I guess I can keep feeling sorry for myself. But that never got anybody anywhere. I’m already signed up for Surf City 2022. It’s in February again, and I’ll start training for it in a month or so. Hopefully my foot will be healed by then and I’ll be back on this pony ready to rock.
So sign up for the Surf City Marathon. It’s super bowl Sunday. Come run with me. Come look at Carl’s amazing hair (he’s signed up too). I don’t know if I’ll have a good race or not, but it’s tradition for me to be there, so that’s where I’ll be.
One last thought. Running is magical. In the build up to this race I forgot the reasons why I run. Every run is a good run. I run because I enjoy it. Because it is my escape. I run every day because it helps me with anxiety and depression. For about 40 days before the race I forgot about that.
Only 4 months until Surf City 2022. Come run with me. You can sign up at runsurfcity.com.
One final thought: I love running with friends. It has been my experience that running has brought me the best friends in my life. There is something about sharing mile after mile with others that turns them into life long friends. One of my favorite quotes about running comes from John L. Parker’s book, Once a Runner. “You don’t become a runner by winning a morning workout. The only true way is to marshal the ferocity of your ambition over the course of many days, weeks, months, and (if you could finally come to accept it) years. The trial of miles; miles of trials.” When you share these miles of trials with people, those people become your friends.
Drew is great. I have shared many a run with him, and he does an amazing job of listening to me as I vent about all of life’s problems. I hope I do the same for him. He is a great coach, and an even better friend. I highly encourage you to come to one of our Saturday runs and meet him. Drew, congratulations on your 3:04 and first place age group finish in the marathon! That’s no small accomplishment!
Andrew, I don’t know I can say anything else about you. You’re quickly becoming a legend in the running community here in Vegas. Everybody knows you and everybody enjoys your company. You’re list of running accomplishments keeps growing. I’ll also never forget the way you exclaimed with true joy, “I got an email from Red Rock Running Company!” It’s going to live on forever in my mind. Congrats on your 3:10, a truly amazing time for your “Boston marathon training run.”

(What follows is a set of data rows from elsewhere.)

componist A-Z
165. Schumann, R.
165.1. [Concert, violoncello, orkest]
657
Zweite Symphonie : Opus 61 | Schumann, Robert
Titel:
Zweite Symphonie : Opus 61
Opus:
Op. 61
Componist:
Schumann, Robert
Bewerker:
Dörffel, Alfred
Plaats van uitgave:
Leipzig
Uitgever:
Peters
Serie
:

Carl, I’m sorry I couldn’t be there the whole run for you, but I’m so impressed with your run. Your first marathon and you ran a 3:18. Holy crap. I’ve been doing these for years and I’ve only bested that time once. It speaks a lot to your dedication and mental strength. I’m very impressed by those traits, your glorious hair, and your amazing marathon result. Beyond all that, you’re a great dad. I’m very glad I got to know you these last several months. I’m looking forward to sharing miles with you as we train for Surf City 2022.